■ DATA PROVIDED ■
______

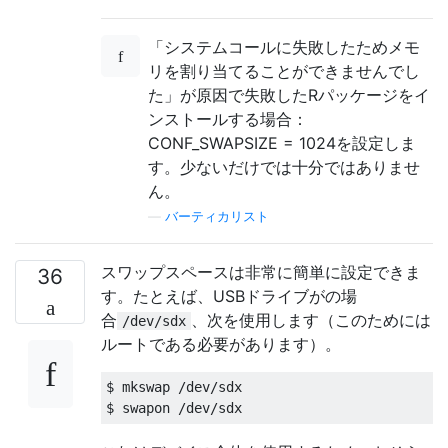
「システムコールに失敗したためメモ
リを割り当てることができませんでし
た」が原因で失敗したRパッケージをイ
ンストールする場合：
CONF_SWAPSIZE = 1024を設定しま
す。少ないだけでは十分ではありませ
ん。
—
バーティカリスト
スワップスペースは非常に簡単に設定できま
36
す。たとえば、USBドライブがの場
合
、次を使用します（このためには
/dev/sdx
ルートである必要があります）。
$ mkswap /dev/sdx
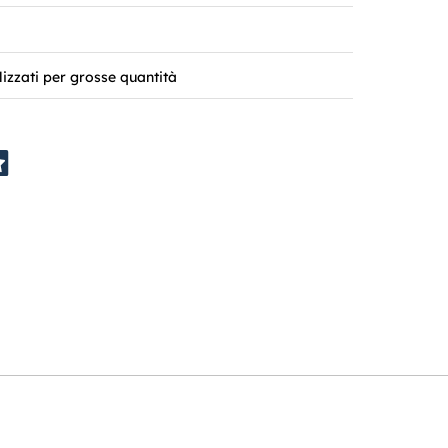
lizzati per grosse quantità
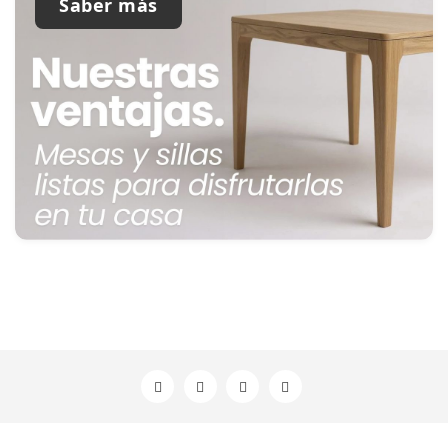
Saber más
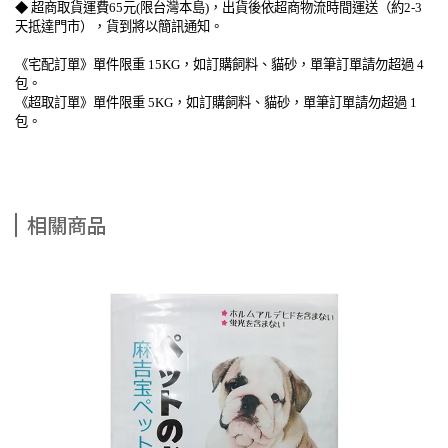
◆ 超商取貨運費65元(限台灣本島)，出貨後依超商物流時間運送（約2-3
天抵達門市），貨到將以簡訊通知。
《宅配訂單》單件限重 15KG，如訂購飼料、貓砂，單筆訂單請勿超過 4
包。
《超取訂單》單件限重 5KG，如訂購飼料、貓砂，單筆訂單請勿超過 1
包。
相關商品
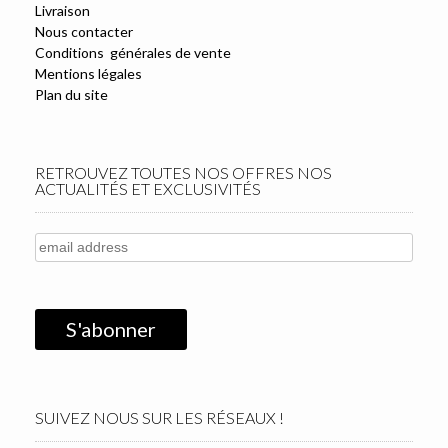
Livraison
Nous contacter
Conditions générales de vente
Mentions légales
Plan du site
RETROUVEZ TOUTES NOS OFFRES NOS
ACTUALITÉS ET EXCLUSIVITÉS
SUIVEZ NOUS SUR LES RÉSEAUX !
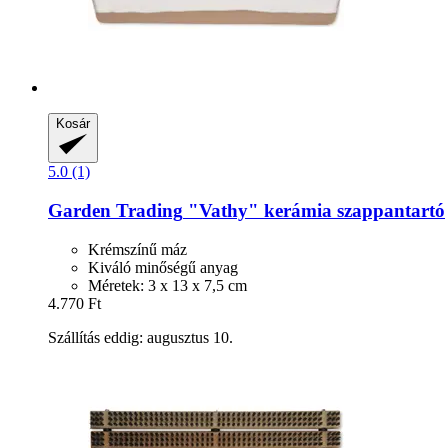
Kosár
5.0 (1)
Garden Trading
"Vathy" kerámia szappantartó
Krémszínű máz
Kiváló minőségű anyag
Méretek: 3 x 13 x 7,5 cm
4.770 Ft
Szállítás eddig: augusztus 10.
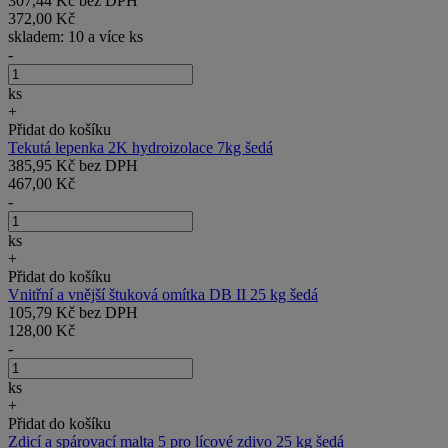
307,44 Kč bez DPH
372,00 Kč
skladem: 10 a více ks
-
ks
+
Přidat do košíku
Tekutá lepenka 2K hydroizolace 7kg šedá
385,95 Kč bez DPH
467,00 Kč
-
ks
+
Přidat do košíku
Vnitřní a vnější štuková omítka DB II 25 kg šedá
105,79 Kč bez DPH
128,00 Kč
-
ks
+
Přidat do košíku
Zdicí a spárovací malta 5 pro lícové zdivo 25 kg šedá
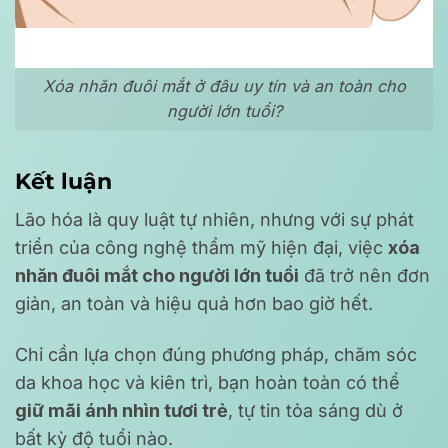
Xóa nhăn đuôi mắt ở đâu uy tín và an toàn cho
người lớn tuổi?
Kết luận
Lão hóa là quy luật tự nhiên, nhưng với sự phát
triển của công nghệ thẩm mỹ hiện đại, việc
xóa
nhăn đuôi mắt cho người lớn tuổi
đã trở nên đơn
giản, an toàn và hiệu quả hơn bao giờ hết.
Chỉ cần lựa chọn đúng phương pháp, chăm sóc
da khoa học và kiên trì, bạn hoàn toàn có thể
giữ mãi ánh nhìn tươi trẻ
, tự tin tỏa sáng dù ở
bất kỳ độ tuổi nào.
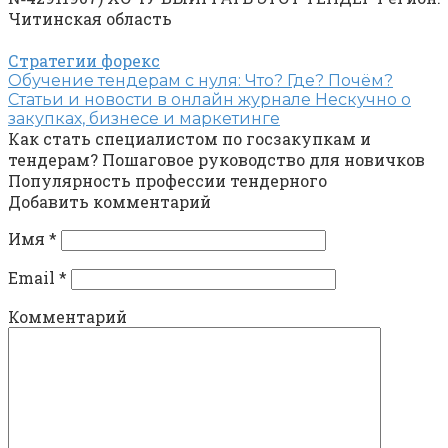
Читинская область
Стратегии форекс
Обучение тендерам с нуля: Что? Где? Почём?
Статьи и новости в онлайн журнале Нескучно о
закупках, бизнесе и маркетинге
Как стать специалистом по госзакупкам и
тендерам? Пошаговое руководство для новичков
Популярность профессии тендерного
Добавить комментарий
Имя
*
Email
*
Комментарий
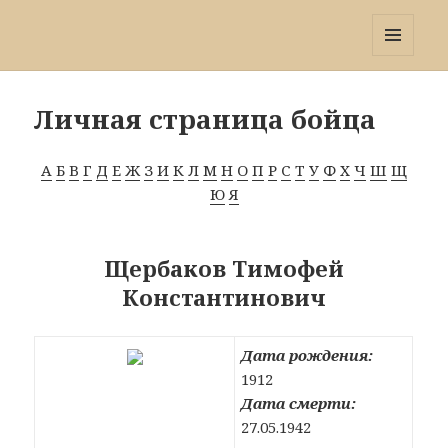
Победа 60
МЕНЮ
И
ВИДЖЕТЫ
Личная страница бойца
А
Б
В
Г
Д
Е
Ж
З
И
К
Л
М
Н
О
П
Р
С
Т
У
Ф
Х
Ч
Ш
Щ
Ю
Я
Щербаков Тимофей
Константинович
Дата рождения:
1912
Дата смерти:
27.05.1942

______

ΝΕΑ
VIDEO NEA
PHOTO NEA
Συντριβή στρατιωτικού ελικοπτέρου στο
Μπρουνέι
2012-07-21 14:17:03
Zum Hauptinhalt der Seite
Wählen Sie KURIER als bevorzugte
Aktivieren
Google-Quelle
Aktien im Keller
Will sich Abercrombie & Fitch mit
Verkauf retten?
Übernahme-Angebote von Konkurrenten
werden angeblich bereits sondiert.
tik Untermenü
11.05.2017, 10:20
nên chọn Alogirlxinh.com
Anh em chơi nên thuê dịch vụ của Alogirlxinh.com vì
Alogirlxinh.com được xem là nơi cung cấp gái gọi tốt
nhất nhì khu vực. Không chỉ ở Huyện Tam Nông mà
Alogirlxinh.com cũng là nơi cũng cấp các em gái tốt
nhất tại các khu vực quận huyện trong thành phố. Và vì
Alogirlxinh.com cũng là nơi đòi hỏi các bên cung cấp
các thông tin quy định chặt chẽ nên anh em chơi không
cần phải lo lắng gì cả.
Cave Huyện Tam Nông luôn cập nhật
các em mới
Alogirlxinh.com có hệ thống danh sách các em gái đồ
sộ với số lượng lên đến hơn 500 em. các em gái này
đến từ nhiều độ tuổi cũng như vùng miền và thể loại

______

■ WHAT IS NEEDED ■
Restate word for word only the lines above from the line containing "Συντριβή στρατιωτικού ελικοπτέρου στο" to the line containing "sộ với số lượng", both of them included.

■ EXERCISE SOLUTION ■
Συντριβή στρατιωτικού ελικοπτέρου στο
Μπρουνέι
2012-07-21 14:17:03
Zum Hauptinhalt der Seite
Wählen Sie KURIER als bevorzugte
Aktivieren
Google-Quelle
Aktien im Keller
Will sich Abercrombie & Fitch mit
Verkauf retten?
Übernahme-Angebote von Konkurrenten
werden angeblich bereits sondiert.
tik Untermenü
11.05.2017, 10:20
nên chọn Alogirlxinh.com
Anh em chơi nên thuê dịch vụ của Alogirlxinh.com vì
Alogirlxinh.com được xem là nơi cung cấp gái gọi tốt
nhất nhì khu vực. Không chỉ ở Huyện Tam Nông mà
Alogirlxinh.com cũng là nơi cũng cấp các em gái tốt
nhất tại các khu vực quận huyện trong thành phố. Và vì
Alogirlxinh.com cũng là nơi đòi hỏi các bên cung cấp
các thông tin quy định chặt chẽ nên anh em chơi không
cần phải lo lắng gì cả.
Cave Huyện Tam Nông luôn cập nhật
các em mới
Alogirlxinh.com có hệ thống danh sách các em gái đồ
sộ với số lượng lên đến hơn 500 em. các em gái này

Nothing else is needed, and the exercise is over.